Telepresence surgery solves many of these problems, while providing even more sophisticated advantages. For a start, the surgeon is no longer spatially constrained. The tip of the instrument is equipped with lens to relay visual information. The surgeon's hands are effectively inside the body, situated at the tip of the probe. This makes the process much more intuitive and therefore requires far less training. Also, telepresence can be invaluable in cases where extreme precision is required, such as in eye surgery. The surgeon is now viewing a magnified image, his hand movements being scaled down appropriately. This allows effective hand precision of a few microns, previously impossible using conventional techniques.

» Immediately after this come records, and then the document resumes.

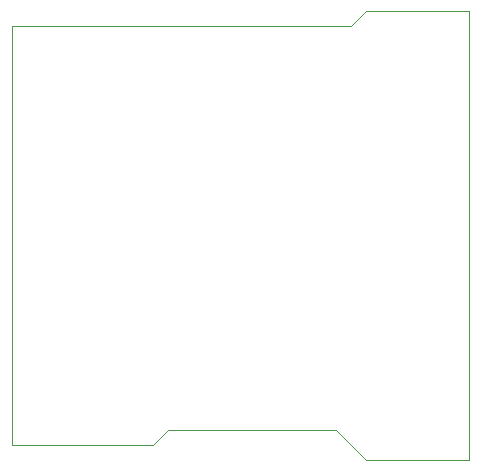
<source format=gbr>
%TF.GenerationSoftware,KiCad,Pcbnew,8.0.1*%
%TF.CreationDate,2024-09-10T20:33:54-04:00*%
%TF.ProjectId,SmartLED_Shield_Breakout,536d6172-744c-4454-945f-536869656c64,1.1*%
%TF.SameCoordinates,Original*%
%TF.FileFunction,Profile,NP*%
%FSLAX46Y46*%
G04 Gerber Fmt 4.6, Leading zero omitted, Abs format (unit mm)*
G04 Created by KiCad (PCBNEW 8.0.1) date 2024-09-10 20:33:54*
%MOMM*%
%LPD*%
G01*
G04 APERTURE LIST*
%TA.AperFunction,Profile*%
%ADD10C,0.025400*%
%TD*%
G04 APERTURE END LIST*
D10*
X152500000Y-90750005D02*
X135750000Y-90750000D01*
X153750000Y-127500000D02*
X162499990Y-127500000D01*
X135750000Y-126250000D02*
X137000000Y-125000000D01*
X123750000Y-90750000D02*
X123750000Y-126250000D01*
X151250000Y-125000000D02*
X153750000Y-127500000D01*
X135750000Y-90750000D02*
X123750000Y-90750000D01*
X137000000Y-125000000D02*
X151250000Y-125000000D01*
X162499990Y-127500000D02*
X162500000Y-89500010D01*
X162500000Y-89500010D02*
X153750000Y-89500010D01*
X123750000Y-126250000D02*
X135750000Y-126250000D01*
X153750000Y-89500010D02*
X152500000Y-90750005D01*
M02*

</source>
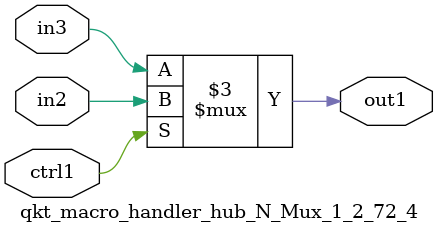
<source format=v>

`timescale 1ps / 1ps


module qkt_macro_handler_hub_N_Mux_1_2_72_4( in3, in2, ctrl1, out1 );

    input in3;
    input in2;
    input ctrl1;
    output out1;
    reg out1;

    
    // rtl_process:qkt_macro_handler_hub_N_Mux_1_2_72_4/qkt_macro_handler_hub_N_Mux_1_2_72_4_thread_1
    always @*
      begin : qkt_macro_handler_hub_N_Mux_1_2_72_4_thread_1
        case (ctrl1) 
          1'b1: 
            begin
              out1 = in2;
            end
          default: 
            begin
              out1 = in3;
            end
        endcase
      end

endmodule





</source>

Laparoscopy using a robot arm

Even further, the possibility of definition of computer-controlled exclusion zones exists. These zones restrict movement to a particular area, therefore eliminating the chance of accidental damage to nearby tissue when working near sensitive areas.


Limitations

Telemedicine relies heavily on the transmission of data between two locations. As the distance between these two locations increases, time lag is introduced. This increases feedback latency and, after a point, renders real-time surgery impossible. Tests so far have been constrained to cable links, although there is intense research towards increasing range using satellite links. The advent of broadband ATM networks will further speed up the process. Another important limitation is that the remote surgical unit's movement must not be allowed to deviate from or become misaligned with the hand movement. In practice, this means complicated feedback control and continuous monitoring of specific reference points. Finally, high prototype costs and bureaucratic governmental medical regulations do their part to slow down the wide-scale use of this technology.


Future Directions

Telemedicine is a rapidly changing area. Experiments involving ever larger distances are continuously conducted. Effort is put into conveying even more information across the link, such as smell(!) and texture. Also, the remote surgical unit is continuously enhanced as well. Among the attributes that are developed are better accuracy, more degrees of freedom, smaller volume and faster response. The remote unit does not only copy the surgeon's actions, but augments them as well. Down-scaling and exclusion areas are just two of the possibilities, others being databases and anatomical atlases linked to live video.

One day, technology will allow robots to operate on a patient completely unsupervised. Until that time, however, telemedicine represents the leading edge of the surgical field, combining human skill and information technology in ways never before thought possible.


References

Glossary

MRI
Magnetic Resonance Imaging. Relies on the fact that different types of tissue react differently under the influence of a magnetic field.
CT
Computer Tomography. A series of computerized cross-section images that, when combined, make up a 3-dimensional image.
Open surgery
Conventional form of surgery whereby incisions are made to the skin to get to internal structures.
Closed surgery
Also called minimally invasive surgery. Access to internal structures is facilitated by means of natural orifice or a puncture made by the surgeon and insertion of a probe instrument.
Laparoscopy
A form of minimally invasive abdominal surgery, whereby a puncture is made to the abdominal wall and scope instrument inserted into the body.
Fulcrum effect
Inversion of the direction of movement. The point where the instrument passes through the abdominal wall acts as a lever support, so that, for example, a movement of the surgeon's hand upwards will result in a movement of the tip downwards.